With the holiday shopping season already in high gear here in the U.S, and the annual blitz of advertising – especially for the big ticket items like video games and systems – in full assault mode, many parents find themselves trying to decide what kinds of games they are willing to let their kids play. Since many of these parents were, or maybe still are, gamers themselves they find themselves in the situation of maybe wanting to deny their kids the pleasures of things they themselves enjoyed at that younger age.
What to do? Check out Clive Thompson’s commentary You Grew Up Playing Shoot’em-Up Games. Why Can’t Your Kids? – from Wired.com for some thoughts on this:
Gamers like me have spent years railing against ill-informed parents and politicians who’ve blamed games for making kids violent, unimaginative, fat or worse. But now we’re in a weird position: We’re the first generation that is young enough to have grown up playing games, but old enough to have kids.
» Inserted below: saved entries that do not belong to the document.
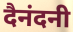
दैनंदनी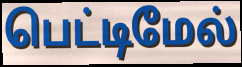
பெட்டிமேல்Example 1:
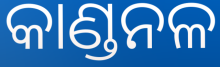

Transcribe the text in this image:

କାଣ୍ଡନଳ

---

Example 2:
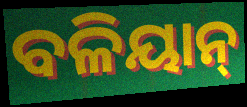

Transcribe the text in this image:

ବଳିୟାନ୍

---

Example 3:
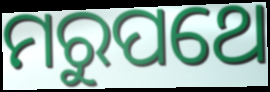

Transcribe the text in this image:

ମରୁପଥେ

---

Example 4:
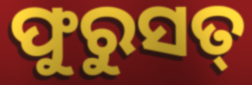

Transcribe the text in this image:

ଫୁରୁସତ୍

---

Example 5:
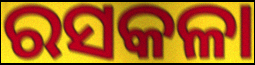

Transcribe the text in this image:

ରସକଳାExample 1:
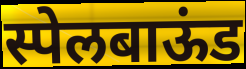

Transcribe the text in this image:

स्पेलबाऊंड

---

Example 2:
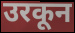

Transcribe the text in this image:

उरकून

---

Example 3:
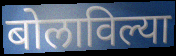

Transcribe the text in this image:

बोलाविल्या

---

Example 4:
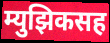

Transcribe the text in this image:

म्युझिकसह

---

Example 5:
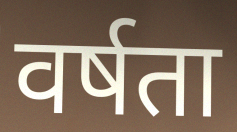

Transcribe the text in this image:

वर्षता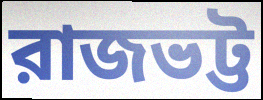
রাজভট্ট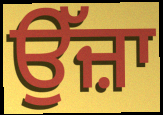
ਉੱਜ਼ਾ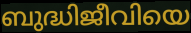
ബുദ്ധിജീവിയെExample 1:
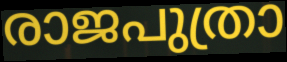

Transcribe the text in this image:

രാജപുത്രാ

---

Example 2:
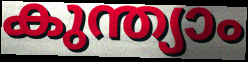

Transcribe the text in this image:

കുന്ത്യാം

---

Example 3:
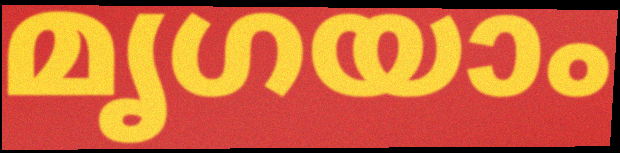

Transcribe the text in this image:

മൃഗയാം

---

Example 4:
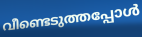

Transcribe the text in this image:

വീണ്ടെടുത്തപ്പോൾ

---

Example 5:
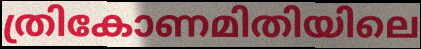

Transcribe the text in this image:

ത്രികോണമിതിയിലെ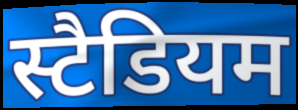
स्टैडियम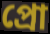
প্রো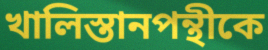
খালিস্তানপন্থীকেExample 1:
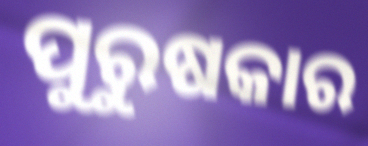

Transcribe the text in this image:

ପୁରୁଷକାର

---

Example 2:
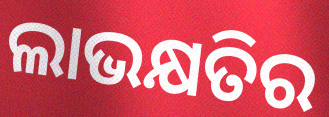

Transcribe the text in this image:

ଲାଭକ୍ଷତିର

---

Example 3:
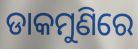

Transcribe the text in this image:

ଡାକମୁଣିରେ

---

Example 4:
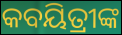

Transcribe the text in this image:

କବୟିତ୍ରୀଙ୍କ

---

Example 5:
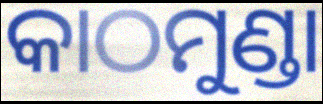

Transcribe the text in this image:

କାଠମୁଣ୍ଡା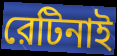
রেটিনাই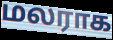
மலராக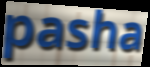
pasha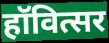
हॉवित्सरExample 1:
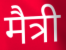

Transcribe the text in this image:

मैत्री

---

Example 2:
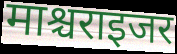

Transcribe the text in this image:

माश्चराइजर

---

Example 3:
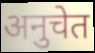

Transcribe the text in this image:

अनुचेत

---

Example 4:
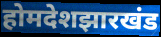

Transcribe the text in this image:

होमदेशझारखंड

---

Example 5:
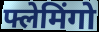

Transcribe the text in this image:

फ्लेमिंगोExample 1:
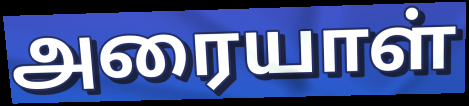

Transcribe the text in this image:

அரையாள்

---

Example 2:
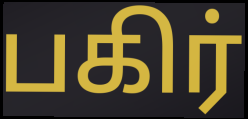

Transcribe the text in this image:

பகிர்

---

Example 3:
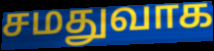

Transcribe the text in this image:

சமதுவாக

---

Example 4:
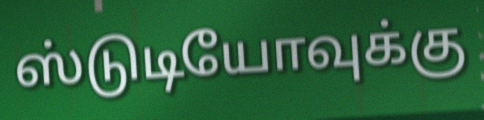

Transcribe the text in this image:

ஸ்டுடியோவுக்கு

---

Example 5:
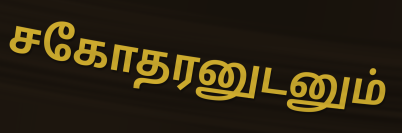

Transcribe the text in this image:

சகோதரனுடனும்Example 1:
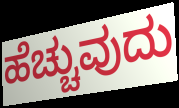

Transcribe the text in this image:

ಹೆಚ್ಚುವುದು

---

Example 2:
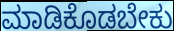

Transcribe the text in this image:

ಮಾಡಿಕೊಡಬೇಕು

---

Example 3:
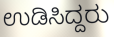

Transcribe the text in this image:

ಉಡಿಸಿದ್ದರು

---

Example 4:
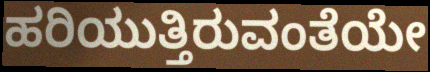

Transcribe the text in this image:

ಹರಿಯುತ್ತಿರುವಂತೆಯೇ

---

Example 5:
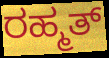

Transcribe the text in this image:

ರಹ್ಮತ್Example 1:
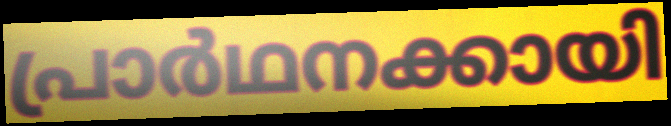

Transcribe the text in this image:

പ്രാർഥനക്കായി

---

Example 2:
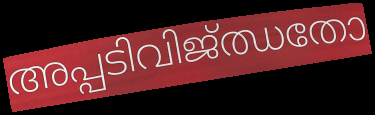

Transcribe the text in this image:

അപ്പടിവിജ്ഝതോ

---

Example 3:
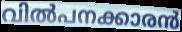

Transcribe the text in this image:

വിൽപനക്കാരൻ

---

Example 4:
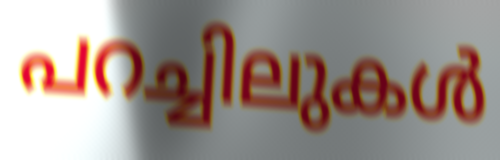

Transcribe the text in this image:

പറച്ചിലുകൾ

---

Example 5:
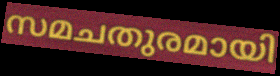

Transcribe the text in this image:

സമചതുരമായി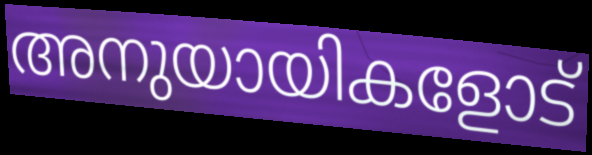
അനുയായികളോട്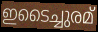
ഇടൈച്ചുരമ്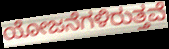
ಯೋಜನೆಗಳಿರುತ್ತವೆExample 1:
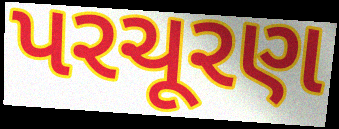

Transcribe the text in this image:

પરચૂરણ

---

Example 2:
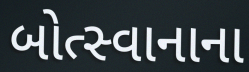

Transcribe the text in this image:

બોત્સ્વાનાના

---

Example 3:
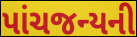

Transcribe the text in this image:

પાંચજન્યની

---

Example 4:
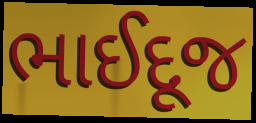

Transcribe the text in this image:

ભાઈદૂજ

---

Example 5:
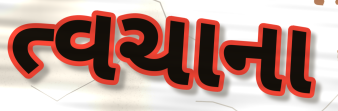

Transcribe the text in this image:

ત્વચાનાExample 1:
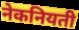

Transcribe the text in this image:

नेकनियती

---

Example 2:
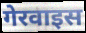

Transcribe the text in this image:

गेरवाइस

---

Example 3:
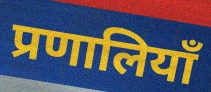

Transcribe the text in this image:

प्रणालियाँ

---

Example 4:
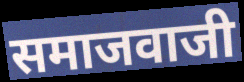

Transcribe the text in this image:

समाजवाजी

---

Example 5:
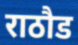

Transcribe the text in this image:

राठौड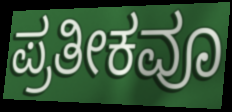
ಪ್ರತೀಕವೂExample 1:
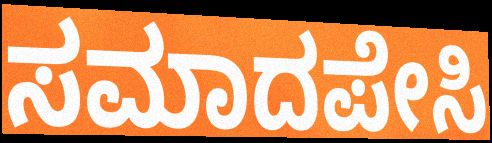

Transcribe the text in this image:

ಸಮಾದಪೇಸಿ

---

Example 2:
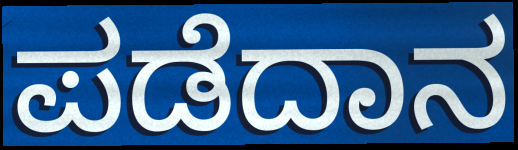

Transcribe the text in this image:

ಪಡೆದಾನ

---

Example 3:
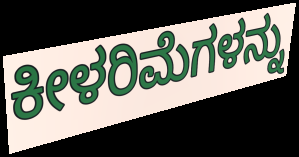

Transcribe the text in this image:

ಕೀಳರಿಮೆಗಳನ್ನು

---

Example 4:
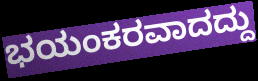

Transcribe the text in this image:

ಭಯಂಕರವಾದದ್ದು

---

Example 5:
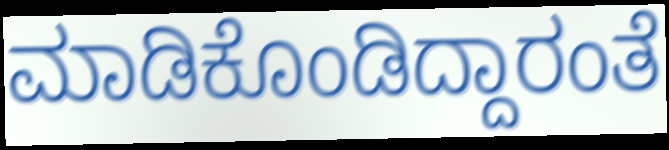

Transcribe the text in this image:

ಮಾಡಿಕೊಂಡಿದ್ದಾರಂತೆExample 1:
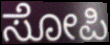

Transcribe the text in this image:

ಸೋಪಿ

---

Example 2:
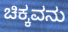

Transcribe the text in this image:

ಚಿಕ್ಕವನು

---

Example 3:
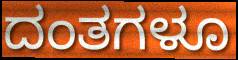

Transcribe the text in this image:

ದಂತಗಳೂ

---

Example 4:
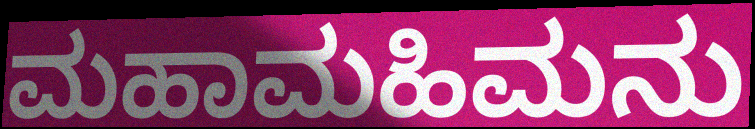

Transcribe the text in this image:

So it turns out that, whoops, now we’ve got to make sober calls about what sort of entertainment is good or bad for our children. And what, precisely, are we deciding? I started making calls to my gamer posse find out.
Parenting is one of the hardest, and most important, activities that any of us can ever try to master. And it is only getting more and more complicated as our children “grow up” faster and the tools and information they have available to them increase.
Having said that, Happy Thanksgiving to all my readers here in the US. And to my non-US readers, enjoy the time you have with your family, whether it is a formal get together like our Thanksgiving or just a weekend in the park.